If you are unemployed and especially if you have been unemployed long term, you are likely to be experiencing dwindling self-confidence. Sending out lots of CVs and getting no replies or no interview opportunities can be a demoralising experience. Getting as far as an interview but receiving no job offer can be equally disheartening. Improving the depth and scope of your skills will greatly improve your career prospects. In addition, the discipline of attending a course of education will increase your networking opportunities, increase your cognitive ability and keep you motivated.
While there is no absolute guarantee that a course will suit every aspect of your skills, interest, personality and values, there are excellent online career management tools which can help you to decide if a particular field is a good match for you.

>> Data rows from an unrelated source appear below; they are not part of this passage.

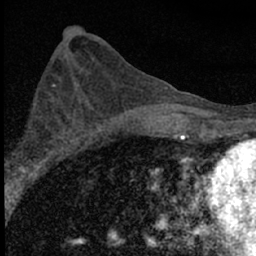
Breast MRI (dynamic contrast-enhanced), one axial slice. Position 33 of 66 along the scan axis. Cropped to one breast. Dynamic contrast-enhanced series, time point 2 of 7 at this slice position (early post-contrast). 1.5 T. TE 3.2 ms, TR 6.5 ms. 2.4 mm slice thickness. 256 × 256 image matrix. Female patient.
Annotated regions visible in this slice (semi-automatically segmented with operator editing):
- enhancing-tissue mask used for the functional tumour volume (all voxels passing the contrast-enhancement thresholds inside the analysis volume; usually the tumour): bounding box [x1, y1, x2, y2] px = [6, 100, 84, 183]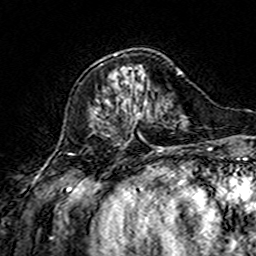
Breast MRI (dynamic contrast-enhanced), one axial slice. Slice 51 of 160 in the series (ordered by position). Cropped to one breast. Dynamic contrast-enhanced series, time point 2 of 7 at this slice position (early post-contrast). 3 T. TE 4.6 ms, TR 7.4 ms. 256 × 256 image matrix, field of view 144 × 144 mm. Female patient.
Structures marked on this image (semi-automatic segmentation, software-assisted and operator-edited):
- enhancing-tissue mask used for the functional tumour volume (all voxels passing the contrast-enhancement thresholds inside the analysis volume; usually the tumour): bounding box [x1, y1, x2, y2] px = [115, 53, 140, 119]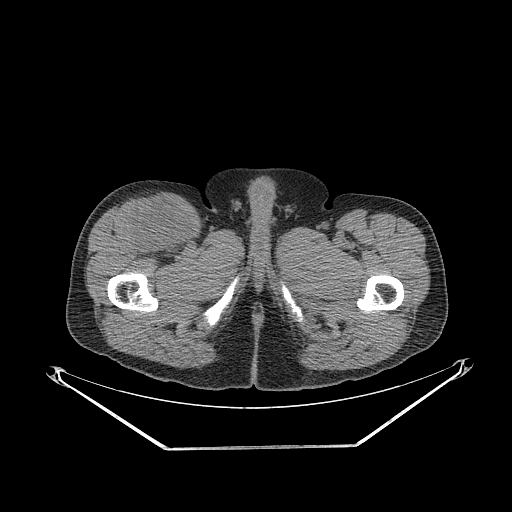
CT of an extremity soft-tissue mass (from a PET/CT study), one axial slice. Position 301 of 311 along the scan axis. Soft-tissue window (W 400 / L 40 HU). 3.75 mm slice thickness. 512 × 512 image matrix. Male patient. Case-level facts recorded for this patient, not image findings: histological type: pleiomorphic leiomyosarcoma; grade: intermediate; site of the primary tumour: right thigh.
Structures marked on this image (expert contour drawn on MRI and transferred to this co-registered scan by the dataset authors):
- gross tumour volume including surrounding oedema: bounding box [x1, y1, x2, y2] px = [128, 196, 193, 254]
- gross tumour volume (mass): [130, 203, 191, 252]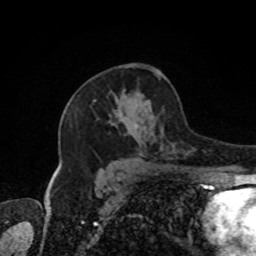
Breast MRI, one axial slice. Position 50 of 80 along the scan axis. Cropped to one breast. Dynamic contrast-enhanced series, time point 2 of 8 at this slice position (early post-contrast). 1.5 T. TE 4.2 ms, TR 7 ms. 2 mm slice thickness. 256 × 256 image matrix, field of view 170 × 170 mm. Female patient.
Annotated regions visible in this slice (semi-automatically segmented with operator editing):
- enhancing-tissue mask used for the functional tumour volume (all voxels passing the contrast-enhancement thresholds inside the analysis volume; usually the tumour): bounding box (x1, y1, x2, y2) in pixels: (95, 91, 163, 147)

If you have already graduated from a course in a higher education institution within Ireland, you can sign up to complete a free online careers assessment on the Gradireland website: http://gradireland.com/careers-report. If you would like to discuss your options with a careers adviser, contact the careers service of the institution you attended as they also may be able to assist you.
If you have never attended any third-level institution you can register for and complete a similar free online assessment on the CareersPortal website: http://www.careersportal.ie /careerplanning/interests.php If you wish to discuss your options with a careers professional, there are a number of services available to help you, including: the Adult Guidance Service; your local Employment Service (LES) network; and your local Social Protection Facilitator.

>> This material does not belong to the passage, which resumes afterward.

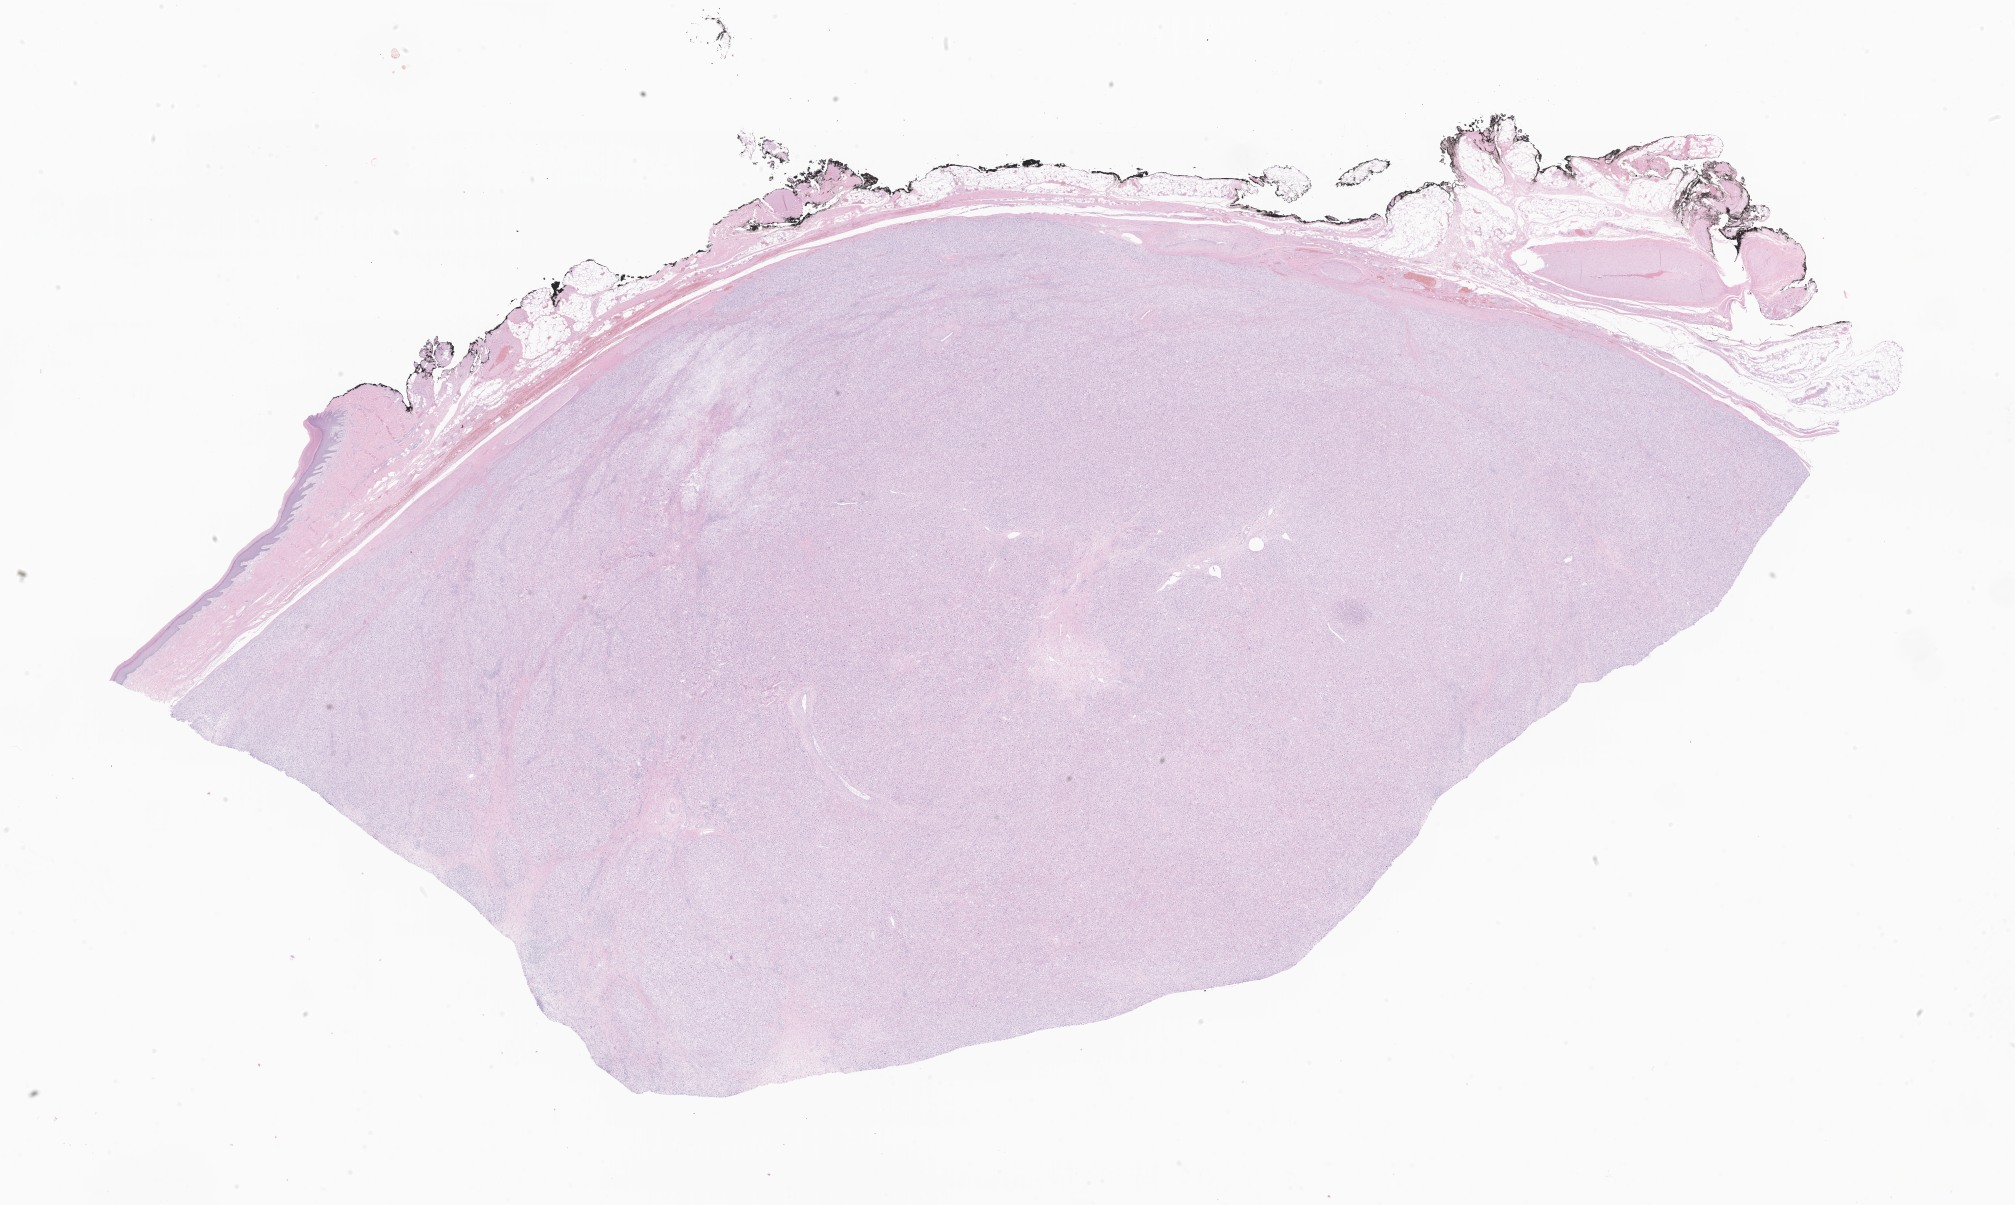
Digitized hematoxylin and eosin (H&E)-stained section of tumor tissue from the soft tissue of upper extremity — whole scanned area (about 34.0 x 20.3 mm) shown as a low-resolution overview, FFPE section. Patient female; age 204 months (17 years).
Recorded diagnosis: Neoplasm, malignant.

If you do not meet the minimum entry criteria for any programme you are interested in, some programmes may still accept an application from you in consideration of what is known as recognised prior learning (RPL). This is where the providers may deem that other training you have undertaken or the experience you have gained in your life to date may merit your acceptance on to the programme. As such, apply for every course that interests you.
Springboard courses are completely free of charge, which includes funding of both course fees and college registration fees. You may incur other costs for items essential to your study. These may include books, specific resources you may need for class and the cost of field trips etc, if necessary. If you are worried about any incidental costs, contact the course provider for an estimate of what you will need to spend so that you can budget accordingly.
If you've been out of education for some time, then attaining a place on a Springboard programme is likely to present some challenges, as well as lots of opportunities. Being able to juggle family life with study can be difficult, particularly when you are caring for young children or family members who are in ill-health or elderly.
Within the learning environment, you may find that your computer or laboratory skills are not up to scratch or you may even experience numeracy or literacy difficulties.
Support services such as counselling, career guidance, chaplaincy and specific tutoring in areas for subjects including those such as maths and chemistry, are usually available through the mainstream education providers.
Smaller training providers will usually have a point of contact for all of these. The most important thing is to let your course provider know if you are having any difficulties in pursuing the programme so that you can be offered the support you need.
The Equal Status Acts 2000-2008 require that educational institutions do all that is reasonable to accommodate the needs of any potential student with a disability. You may prefer not to disclose your disability to the course provider if it is not relevant.
Remember, however, that if you need support, most learning organisations will have a team or individual dedicated to helping you if and when you need it.